↓
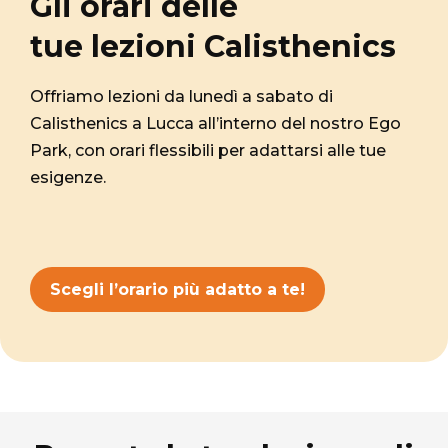
Gli orari delle
tue lezioni Calisthenics
Offriamo lezioni da lunedì a sabato di
Calisthenics a Lucca all’interno del nostro Ego
Park, con orari flessibili per adattarsi alle tue
esigenze.
Scegli l’orario più adatto a te!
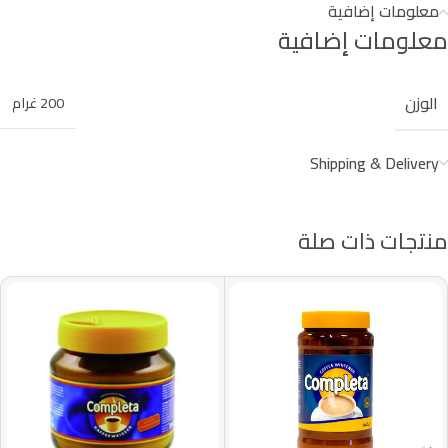
معلومات إضافية
معلومات إضافية
الوزن
200 غرام
Shipping & Delivery
منتجات ذات صلة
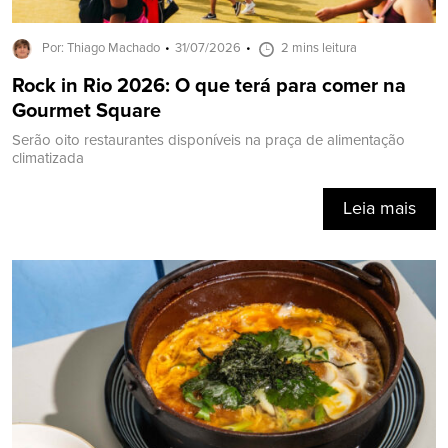
Por: Thiago Machado
31/07/2026
2 mins leitura
Rock in Rio 2026: O que terá para comer na
Gourmet Square
Serão oito restaurantes disponíveis na praça de alimentação
climatizada
Leia mais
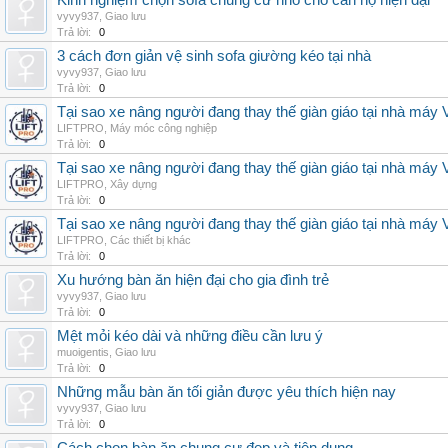
Kinh nghiệm chọn sofa chung cư nhỏ cho căn hộ hiện đại
vyvy937
,
Giao lưu
Trả lời:
0
3 cách đơn giản vệ sinh sofa giường kéo tại nhà
vyvy937
,
Giao lưu
Trả lời:
0
Tại sao xe nâng người đang thay thế giàn giáo tại nhà máy
LIFTPRO
,
Máy móc công nghiệp
Trả lời:
0
Tại sao xe nâng người đang thay thế giàn giáo tại nhà máy
LIFTPRO
,
Xây dựng
Trả lời:
0
Tại sao xe nâng người đang thay thế giàn giáo tại nhà máy
LIFTPRO
,
Các thiết bị khác
Trả lời:
0
Xu hướng bàn ăn hiện đại cho gia đình trẻ
vyvy937
,
Giao lưu
Trả lời:
0
Mệt mỏi kéo dài và những điều cần lưu ý
muoigentis
,
Giao lưu
Trả lời:
0
Những mẫu bàn ăn tối giản được yêu thích hiện nay
vyvy937
,
Giao lưu
Trả lời:
0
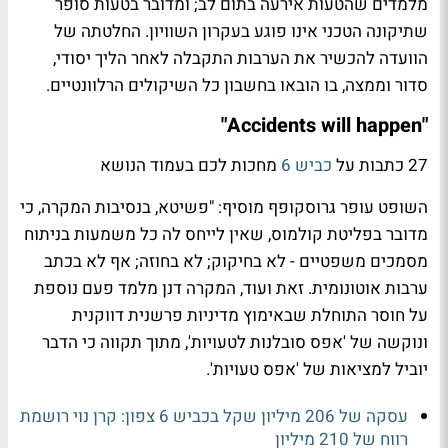
מלמדים שהטעות אירעה בתום לב; ומדובר בטעות סופר
שתיקונה הטכני אינו פוגע בעקרון השוויון. החלטתה של
הוועדה להכשיר את הערבות התקבלה לאחר הליך יסודי,
סדור וממצה, בו הובאו בחשבון כל השיקולים הרלוונטיים.
"Accidents will happen"
27 כתבות על
כביש 6
מחכות לכם בעמוד הנושא
השופט עופר גרוסקופף מוסיף: "
פשיטא, בנסיבות המקרה, כי
מדובר בפליטת קולמוס, שאין לייחס לה כל משמעות בניתוח
מסמכים משפטיים - לא בחיקוק; לא בחוזה; אף לא בכתב
ערבות אוטונומית. זאת ועוד, המקרה דנן מלמד פעם נוספת
על חוסר התוחלת שבאימוץ מדיניות פרשנית דווקנית
ונוקשה של 'אפס סובלנות לטעויות', מתוך תקווה כי הדבר
יוביל למציאות של 'אפס טעויות'
.
עסקה של 206 מיליון שקל בכביש 6 צפון: קרן נוי רושמת
רווח של 210 מיליון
↑
--- What the task asks ---
Print the full listing again exactly, and drop every image from it.

--- Exercise response ---
Gli orari delle
tue lezioni Calisthenics
Offriamo lezioni da lunedì a sabato di
Calisthenics a Lucca all’interno del nostro Ego
Park, con orari flessibili per adattarsi alle tue
esigenze.
Scegli l’orario più adatto a te!
معلومات إضافية
معلومات إضافية
الوزن
200 غرام
Shipping & Delivery
منتجات ذات صلة
Por: Thiago Machado
31/07/2026
2 mins leitura
Rock in Rio 2026: O que terá para comer na
Gourmet Square
Serão oito restaurantes disponíveis na praça de alimentação
climatizada
Leia mais
Kinh nghiệm chọn sofa chung cư nhỏ cho căn hộ hiện đại
vyvy937
,
Giao lưu
Trả lời:
0
3 cách đơn giản vệ sinh sofa giường kéo tại nhà
vyvy937
,
Giao lưu
Trả lời:
0
Tại sao xe nâng người đang thay thế giàn giáo tại nhà máy
LIFTPRO
,
Máy móc công nghiệp
Trả lời:
0
Tại sao xe nâng người đang thay thế giàn giáo tại nhà máy
LIFTPRO
,
Xây dựng
Trả lời:
0
Tại sao xe nâng người đang thay thế giàn giáo tại nhà máy
LIFTPRO
,
Các thiết bị khác
Trả lời:
0
Xu hướng bàn ăn hiện đại cho gia đình trẻ
vyvy937
,
Giao lưu
Trả lời:
0
Mệt mỏi kéo dài và những điều cần lưu ý
muoigentis
,
Giao lưu
Trả lời:
0
Những mẫu bàn ăn tối giản được yêu thích hiện nay
vyvy937
,
Giao lưu
Trả lời:
0
מלמדים שהטעות אירעה בתום לב; ומדובר בטעות סופר
שתיקונה הטכני אינו פוגע בעקרון השוויון. החלטתה של
הוועדה להכשיר את הערבות התקבלה לאחר הליך יסודי,
סדור וממצה, בו הובאו בחשבון כל השיקולים הרלוונטיים.
"Accidents will happen"
27 כתבות על
כביש 6
מחכות לכם בעמוד הנושא
השופט עופר גרוסקופף מוסיף: "
פשיטא, בנסיבות המקרה, כי
מדובר בפליטת קולמוס, שאין לייחס לה כל משמעות בניתוח
מסמכים משפטיים - לא בחיקוק; לא בחוזה; אף לא בכתב
ערבות אוטונומית. זאת ועוד, המקרה דנן מלמד פעם נוספת
על חוסר התוחלת שבאימוץ מדיניות פרשנית דווקנית
ונוקשה של 'אפס סובלנות לטעויות', מתוך תקווה כי הדבר
יוביל למציאות של 'אפס טעויות'
.
עסקה של 206 מיליון שקל בכביש 6 צפון: קרן נוי רושמת
רווח של 210 מיליון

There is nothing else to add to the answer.